**Text excerpt:**
----
But the project urgently needs to secure private sector involvement, according to an analyst of Tanzanian science.

"The money for the current face-lift of the Tengeru campus is available for timely completion of the project," said Burton Mwamila, vice chancellor of the institute.

The money has been borrowed from various Tanzanian social security and pension funds, with construction at the 200-acre site in Arusha costing about US$2.6 million, Mwamila told SciDev.Net.

He said NM-AIST Arusha expects to register its first students next month (February) but the maiden academic year will start after June 2011 when construction is completed.

"Visiting professors and lecturers from the United States, South Korea, India and other countries will work with resident faculty to deliver lectures and supervise research at MSc and PhD levels, enabling our teaching, research and innovation environment to achieve world-class standards," Mwamila said.

The institute, which is owned by the Tanzanian government, will also have a second campus in Karangai, 12 kilometres away.

NM-AIST is a network of pan-African Sub-Saharan science and technology institutions that has the main objective of developing the next generation of African scientists and engineers.

It is the idea of senior African, mostly diaspora scientists, and is modelled on the Indian Institutes of Technology, a network of higher education colleges in India.

The first of five regional institutes was launched in the Nigerian capital of Abuja in 2007 with backing from the World Bank. It has several hundred students, with the first Master’s degrees awarded in December 2009.
----
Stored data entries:
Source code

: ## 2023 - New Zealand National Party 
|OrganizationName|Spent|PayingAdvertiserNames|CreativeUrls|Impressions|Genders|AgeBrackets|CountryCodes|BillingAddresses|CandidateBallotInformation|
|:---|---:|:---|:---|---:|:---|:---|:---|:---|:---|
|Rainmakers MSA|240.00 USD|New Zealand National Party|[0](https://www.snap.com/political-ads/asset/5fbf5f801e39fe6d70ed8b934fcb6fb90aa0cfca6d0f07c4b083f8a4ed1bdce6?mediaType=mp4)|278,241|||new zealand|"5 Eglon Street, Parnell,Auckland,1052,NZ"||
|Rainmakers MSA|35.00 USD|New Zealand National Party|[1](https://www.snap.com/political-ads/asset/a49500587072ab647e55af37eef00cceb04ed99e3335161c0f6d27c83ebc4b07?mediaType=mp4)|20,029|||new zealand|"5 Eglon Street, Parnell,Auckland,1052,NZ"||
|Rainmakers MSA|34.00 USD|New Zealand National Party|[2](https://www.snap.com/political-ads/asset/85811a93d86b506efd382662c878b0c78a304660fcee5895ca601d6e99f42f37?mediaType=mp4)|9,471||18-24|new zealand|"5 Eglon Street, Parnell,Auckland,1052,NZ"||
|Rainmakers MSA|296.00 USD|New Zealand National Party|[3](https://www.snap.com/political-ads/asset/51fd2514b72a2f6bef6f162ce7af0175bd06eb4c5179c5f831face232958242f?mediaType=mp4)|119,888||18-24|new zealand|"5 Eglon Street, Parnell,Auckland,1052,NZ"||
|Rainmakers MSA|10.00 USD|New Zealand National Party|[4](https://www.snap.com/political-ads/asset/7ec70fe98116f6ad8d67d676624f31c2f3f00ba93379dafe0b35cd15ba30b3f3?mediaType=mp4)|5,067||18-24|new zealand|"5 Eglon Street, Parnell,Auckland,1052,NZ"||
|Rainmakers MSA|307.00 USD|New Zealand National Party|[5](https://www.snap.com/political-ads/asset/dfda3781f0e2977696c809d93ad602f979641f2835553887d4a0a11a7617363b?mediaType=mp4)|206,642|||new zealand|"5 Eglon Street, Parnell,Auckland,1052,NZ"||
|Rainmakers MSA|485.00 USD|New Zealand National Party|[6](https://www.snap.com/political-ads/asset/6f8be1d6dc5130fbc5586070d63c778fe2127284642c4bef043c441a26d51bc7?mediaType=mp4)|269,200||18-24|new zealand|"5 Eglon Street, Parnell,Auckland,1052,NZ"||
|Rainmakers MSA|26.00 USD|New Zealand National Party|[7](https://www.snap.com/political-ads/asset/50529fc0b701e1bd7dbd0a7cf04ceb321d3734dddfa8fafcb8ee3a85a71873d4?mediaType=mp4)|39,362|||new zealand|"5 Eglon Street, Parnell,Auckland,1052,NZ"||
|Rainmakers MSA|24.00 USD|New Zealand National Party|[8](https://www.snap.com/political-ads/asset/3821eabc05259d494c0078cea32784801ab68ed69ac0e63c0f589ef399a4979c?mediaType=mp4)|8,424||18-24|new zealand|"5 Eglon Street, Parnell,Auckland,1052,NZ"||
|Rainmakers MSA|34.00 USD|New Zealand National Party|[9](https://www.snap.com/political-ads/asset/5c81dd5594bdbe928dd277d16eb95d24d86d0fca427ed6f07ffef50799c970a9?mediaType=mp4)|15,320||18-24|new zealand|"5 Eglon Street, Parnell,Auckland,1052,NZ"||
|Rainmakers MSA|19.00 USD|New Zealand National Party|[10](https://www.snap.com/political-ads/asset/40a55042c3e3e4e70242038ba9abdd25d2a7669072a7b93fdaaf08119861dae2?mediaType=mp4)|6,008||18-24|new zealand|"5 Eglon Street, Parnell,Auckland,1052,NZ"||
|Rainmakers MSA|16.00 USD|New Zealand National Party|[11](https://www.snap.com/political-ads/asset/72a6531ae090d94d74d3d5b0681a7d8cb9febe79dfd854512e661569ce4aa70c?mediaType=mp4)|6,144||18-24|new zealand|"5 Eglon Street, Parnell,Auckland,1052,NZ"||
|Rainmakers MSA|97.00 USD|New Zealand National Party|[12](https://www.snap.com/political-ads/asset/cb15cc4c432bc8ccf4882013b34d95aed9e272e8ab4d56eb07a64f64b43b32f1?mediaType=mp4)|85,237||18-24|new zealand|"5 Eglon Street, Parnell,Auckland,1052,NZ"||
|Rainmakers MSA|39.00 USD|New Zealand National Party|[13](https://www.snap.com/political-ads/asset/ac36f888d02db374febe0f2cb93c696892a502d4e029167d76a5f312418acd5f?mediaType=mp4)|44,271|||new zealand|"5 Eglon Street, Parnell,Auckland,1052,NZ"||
----
**Apply what you read:**
• a. In the records, take the lines starting at the one containing "- New Zealand National Party" and ending at the one containing "MSA|296.00 USD|New Zealand", and substitute "Rainmakers Agency" for every "Rainmakers MSA". Return only those lines, with everything else unchanged.
• b. Continue the text about the NM-AIST institute in Arusha from its last sentence.
The records are unrelated to the text.

**Responses per task:**
• a.
: ## 2023 - New Zealand National Party 
|OrganizationName|Spent|PayingAdvertiserNames|CreativeUrls|Impressions|Genders|AgeBrackets|CountryCodes|BillingAddresses|CandidateBallotInformation|
|:---|---:|:---|:---|---:|:---|:---|:---|:---|:---|
|Rainmakers Agency|240.00 USD|New Zealand National Party|[0](https://www.snap.com/political-ads/asset/5fbf5f801e39fe6d70ed8b934fcb6fb90aa0cfca6d0f07c4b083f8a4ed1bdce6?mediaType=mp4)|278,241|||new zealand|"5 Eglon Street, Parnell,Auckland,1052,NZ"||
|Rainmakers Agency|35.00 USD|New Zealand National Party|[1](https://www.snap.com/political-ads/asset/a49500587072ab647e55af37eef00cceb04ed99e3335161c0f6d27c83ebc4b07?mediaType=mp4)|20,029|||new zealand|"5 Eglon Street, Parnell,Auckland,1052,NZ"||
|Rainmakers Agency|34.00 USD|New Zealand National Party|[2](https://www.snap.com/political-ads/asset/85811a93d86b506efd382662c878b0c78a304660fcee5895ca601d6e99f42f37?mediaType=mp4)|9,471||18-24|new zealand|"5 Eglon Street, Parnell,Auckland,1052,NZ"||
|Rainmakers Agency|296.00 USD|New Zealand National Party|[3](https://www.snap.com/political-ads/asset/51fd2514b72a2f6bef6f162ce7af0175bd06eb4c5179c5f831face232958242f?mediaType=mp4)|119,888||18-24|new zealand|"5 Eglon Street, Parnell,Auckland,1052,NZ"||

• b.
Construction of the other hubs seemed to stall, but regained some momentum in 2009 with the appointment of top management staff and the dedication of land for the second campus in Arusha.

Peter Tindemans, director of the Netherlands-based consultancy firm Global Knowledge Strategies and Partnerships, who did a feasibility study for the institute in February 2006, welcomed the news but called for private sector involvement as early as possible.

After completing the World Bank-commissioned feasibility study, he told SciDev.Net, he raised concerns about whether Tanzania could, on its own, raise the US$2 billion necessary for the construction.

Tindemans also said that an institute whose aim is to achieve the standards comparable with the Massachusetts Institute of Technology could create a damagingly wide gap between itself and other technical institutions in Tanzania, which should be provided with more means to improve too.

The International Institute for Water and Environmental Engineering (2iE) in Ouagadougou, Burkina Faso, has been admitted into the NM-AIST network as a third institution, with more than 1,000 students.